[Data extract — start]
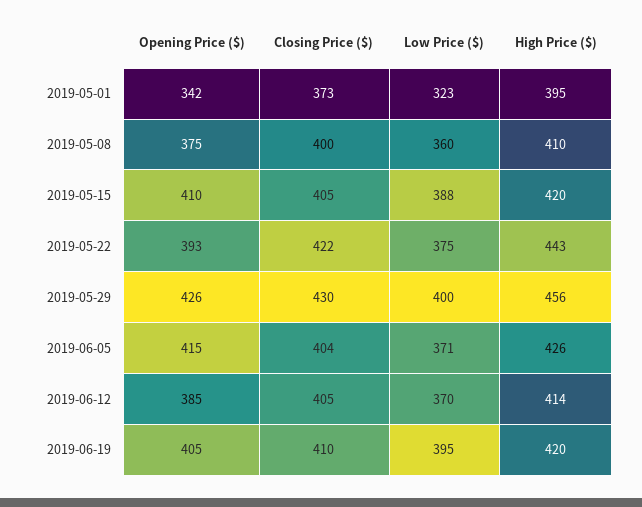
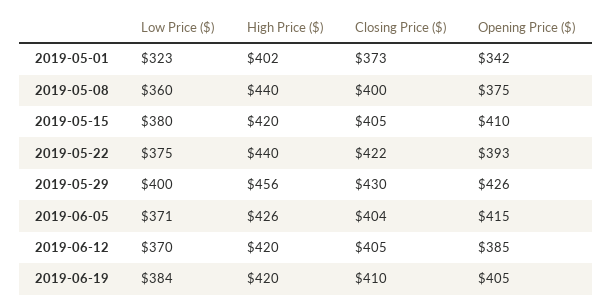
High Price ($), 2019-05-01: 395 -> 402
High Price ($), 2019-05-08: 410 -> 440
Low Price ($), 2019-05-15: 388 -> 380
High Price ($), 2019-05-22: 443 -> 440
High Price ($), 2019-06-12: 414 -> 420
Low Price ($), 2019-06-19: 395 -> 384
[Data extract — finish]
Exercise:
Wherever "High" appears in the listing, report the line it is on.

Exercise solution:
High Price ($), 2019-05-01: 395 -> 402
High Price ($), 2019-05-08: 410 -> 440
High Price ($), 2019-05-22: 443 -> 440
High Price ($), 2019-06-12: 414 -> 420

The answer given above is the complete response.